On 2024-05-07, stsp <stsp2@yandex.ru> wrote: > 07.05.2024 10:50, Aleksa Sarai пишет: > > If you are a privileged process which plans to change users, > > Not privileged at all. But I think what you say is still possible with > userns? It is possible to configure MOUNT_ATTR_IDMAP in a user namespace but there are some restrictions that I suspect will make this complicated. If you try to do something with a regular filesystem you'll probably run into issues because you won't have CAP_SYS_ADMIN in the super block's userns. But you could probably do it with tmpfs. > > A new attack I just thought of while writing this mail is that because > > there is no RESOLVE_NO_XDEV requirement, it should be possible for the > > process to get an arbitrary write primitive by creating a new > > userns+mountns and then bind-mounting / underneath the directory. > Doesn't this need a write perm to a > directory? In his case this is not a threat, > because you are not supposed to have a > write perm to that dir. OA2_CRED_INHERIT > is the only way to write. No, bind-mounts don't require write permission. As long as you can resolve the target path you can bind-mount on top of it, so if there's a subdirectory you can bind-mount / underneath (and if there is only a file you can bind-mount any file you want to access/overwrite instead). There are restrictions on mounting through /proc/self/fd/... but they don't apply here (all files opened by a process doing setns/unshare have their vfsmounts updated to be from the new mount namespace, meaning you can do mounts through them with /proc/self/fd/... without issue.)
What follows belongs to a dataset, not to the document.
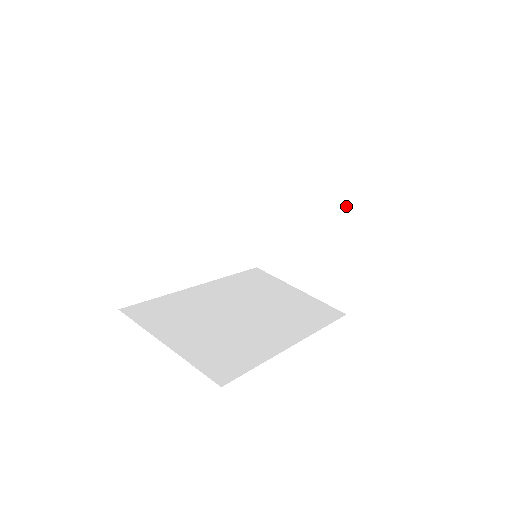
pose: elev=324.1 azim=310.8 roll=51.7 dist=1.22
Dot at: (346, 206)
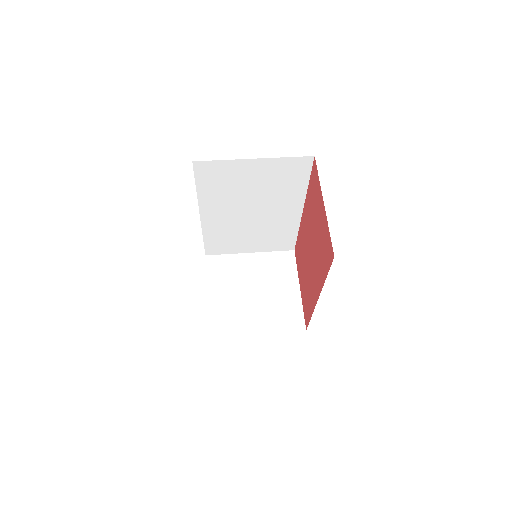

07.05.2024 14:58, Aleksa Sarai пишет: > On 2024-05-07, stsp <stsp2@yandex.ru> wrote: >> 07.05.2024 10:50, Aleksa Sarai пишет: >>> If you are a privileged process which plans to change users, >> Not privileged at all. But I think what you say is still possible with >> userns? > It is possible to configure MOUNT_ATTR_IDMAP in a user namespace but > there are some restrictions that I suspect will make this complicated. > If you try to do something with a regular filesystem you'll probably run > into issues because you won't have CAP_SYS_ADMIN in the super block's > userns. But you could probably do it with tmpfs. Then its likely not a replacement for my proposal, as I really don't need that on tmpfs. Perhaps right now I can use the helper process and an rpc as a replacement. This is much more work and is slower, but more or less can approximate my original design decision quite precisely. Another disadvantage of an rpc approach is that the fds I get from the helper process, can not be trusted, as in this case kernel doesn't guarantee the fd actually refers to the resource I requested. I've seen a few OSes where rpc is checked by a trusted entity to avoid such problem. >>> A new attack I just thought of while writing this mail is that because >>> there is no RESOLVE_NO_XDEV requirement, it should be possible for the >>> process to get an arbitrary write primitive by creating a new >>> userns+mountns and then bind-mounting / underneath the directory. >> Doesn't this need a write perm to a >> directory? In his case this is not a threat, >> because you are not supposed to have a >> write perm to that dir. OA2_CRED_INHERIT >> is the only way to write. > No, bind-mounts don't require write permission. Oh, isn't this a problem by itself? Yes, in this case my patch needs to avoid RESOLVE_NO_XDEV, but I find this a harsh restriction. Maybe the bind mount was done before a priv drop? Then it is fully legitimate. Anyway, I don't know if I should work on it or not, as there seem to be no indication of a possible acceptance.